Questo o altri articoli che scriverò su Silent Hill, non hanno la pretesa di definire il meccanismo dietro la storia, né di rinchiudere l’immaginazione estrema, che arde dentro la “città silente” (che oggi vive di vita propria).
Anche dare al lettore dei riferimenti è arduo: sono usciti e in uscita numerosi sequel, film, fumetti, digressioni sul brand S.H. Non è solo marketing, il gioco della Konami ha contaminato l’immaginario con una prepotenza tale, che ora è parte delle icone fantastiche (e spirituali), dal 900 al nuovo millennio.
Nota bene: mi riferisco al videogame Silent Hill 1 e 2 in parte al 3, sui film e gli altri episodi occorrerebbe un ulteriore digressione, quindi è bene circoscrivere il campo.
Perché l’esperienza di questo gioco è unica? In cosa differisce dalle varie ambientazioni di zombi, licantropi e case infestate?
SH è uno stile di vita.
E incredibilmente, in maniera inconscia, lo abbiamo attraversato tutti.
Ego(t)ismo, bramosia di sè, desideri mutati in allucinazioni, gli stessi divorati dalle illusioni, la continua-morbosa fragilità del confine tra bene e male, il coraggio di affrontare il giudizio, la ricerca forsennata dell’io (protagonista e colpevole), tutto è emanazione dei recessi dell’anima, di colui che la percorre.
E’ il compiacimento del proprio inconscio, che occupa creature misteriose, denti e artigli, nessuna buona intenzione.
Le dinamiche sono quelle del “survival horror”, l’atmosfera richiama un’esoterismo cristiano-antico, superbamente “made in japan”.
L’happy ending non è assicurato, che rende -come nella vita- tutto molto eccitante.

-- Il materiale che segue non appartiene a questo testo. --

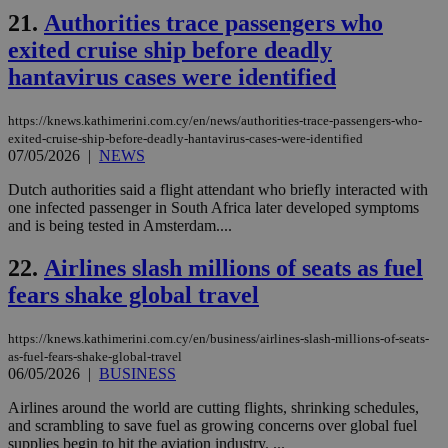
use
21.
Authorities trace passengers who
the
exited cruise ship before deadly
AWSALBCORS
1 week
For
Amazon.com Inc.
sti
uk-script.dotmetrics.net
hantavirus cases were identified
sup
COR
aft
https://knews.kathimerini.com.cy/en/news/authorities-trace-passengers-who-
Ch
upd
exited-cruise-ship-before-deadly-hantavirus-cases-were-identified
cre
07/05/2026
|
NEWS
add
sti
Dutch authorities said a flight attendant who briefly interacted with
coo
eac
one infected passenger in South Africa later developed symptoms
dur
and is being tested in Amsterdam....
sti
fea
AW
22.
Airlines slash millions of seats as fuel
(ALB
fears shake global travel
PHPSESSID
Session
Coo
PHP.net
gen
knews.kathimerini.com.cy
app
https://knews.kathimerini.com.cy/en/business/airlines-slash-millions-of-seats-
bas
as-fuel-fears-shake-global-travel
PHP
06/05/2026
|
BUSINESS
Thi
pur
ide
Airlines around the world are cutting flights, shrinking schedules,
to 
and scrambling to save fuel as growing concerns over global fuel
ses
supplies begin to hit the aviation industry. ...
vari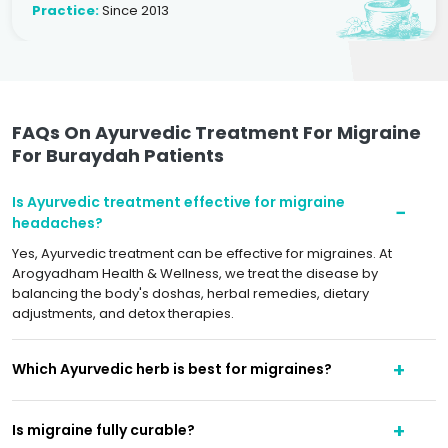
Practice:
Since 2013
FAQs On Ayurvedic Treatment For Migraine
For Buraydah Patients
Is Ayurvedic treatment effective for migraine
headaches?
Yes, Ayurvedic treatment can be effective for migraines. At
Arogyadham Health & Wellness, we treat the disease by
balancing the body's doshas, herbal remedies, dietary
adjustments, and detox therapies.
Which Ayurvedic herb is best for migraines?
Is migraine fully curable?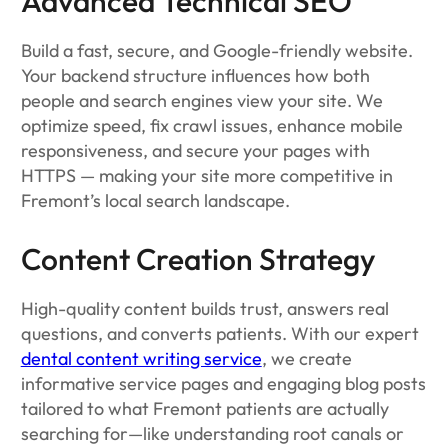
Advanced Technical SEO
Build a fast, secure, and Google-friendly website.
Your backend structure influences how both
people and search engines view your site. We
optimize speed, fix crawl issues, enhance mobile
responsiveness, and secure your pages with
HTTPS — making your site more competitive in
Fremont’s local search landscape.
Content Creation Strategy
High-quality content builds trust, answers real
questions, and converts patients. With our expert
dental content writing service
, we create
informative service pages and engaging blog posts
tailored to what Fremont patients are actually
searching for—like understanding root canals or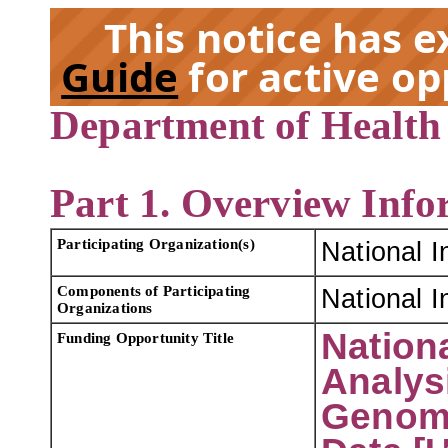
This notice has 
Guide
for active op
Department of Health
EX
Part 1. Overview Info
Participating Organization(s)
National I
Components of Participating
National I
Organizations
Nationa
Funding Opportunity Title
Analys
Genome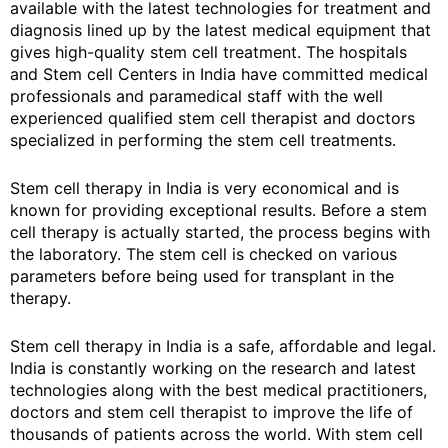
available with the latest technologies for treatment and
diagnosis lined up by the latest medical equipment that
gives high-quality stem cell treatment. The hospitals
and Stem cell Centers in India have committed medical
professionals and paramedical staff with the well
experienced qualified stem cell therapist and doctors
specialized in performing the stem cell treatments.
Stem cell therapy in India is very economical and is
known for providing exceptional results. Before a stem
cell therapy is actually started, the process begins with
the laboratory. The stem cell is checked on various
parameters before being used for transplant in the
therapy.
Stem cell therapy in India is a safe, affordable and legal.
India is constantly working on the research and latest
technologies along with the best medical practitioners,
doctors and stem cell therapist to improve the life of
thousands of patients across the world. With stem cell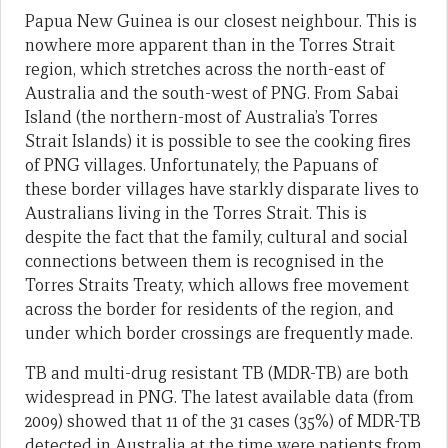
Papua New Guinea is our closest neighbour. This is
nowhere more apparent than in the Torres Strait
region, which stretches across the north-east of
Australia and the south-west of PNG. From Sabai
Island (the northern-most of Australia’s Torres
Strait Islands) it is possible to see the cooking fires
of PNG villages. Unfortunately, the Papuans of
these border villages have starkly disparate lives to
Australians living in the Torres Strait. This is
despite the fact that the family, cultural and social
connections between them is recognised in the
Torres Straits Treaty, which allows free movement
across the border for residents of the region, and
under which border crossings are frequently made.
TB and multi-drug resistant TB (MDR-TB) are both
widespread in PNG. The latest available data (from
2009) showed that 11 of the 31 cases (35%) of MDR-TB
detected in Australia at the time were patients from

Superata la collina, la città: in gioco è la vita di un uomo, non solo: si vince (o si perde) il purgatorio, l’inferno, un istante di paradiso. Silent Hill assomiglia ad un freddo inverno, insieme alla nebbia, l’io congelato è perso; il suono di una sirena avverte che bisogna correre, nascondersi. In strada presenze magiche e pericolose.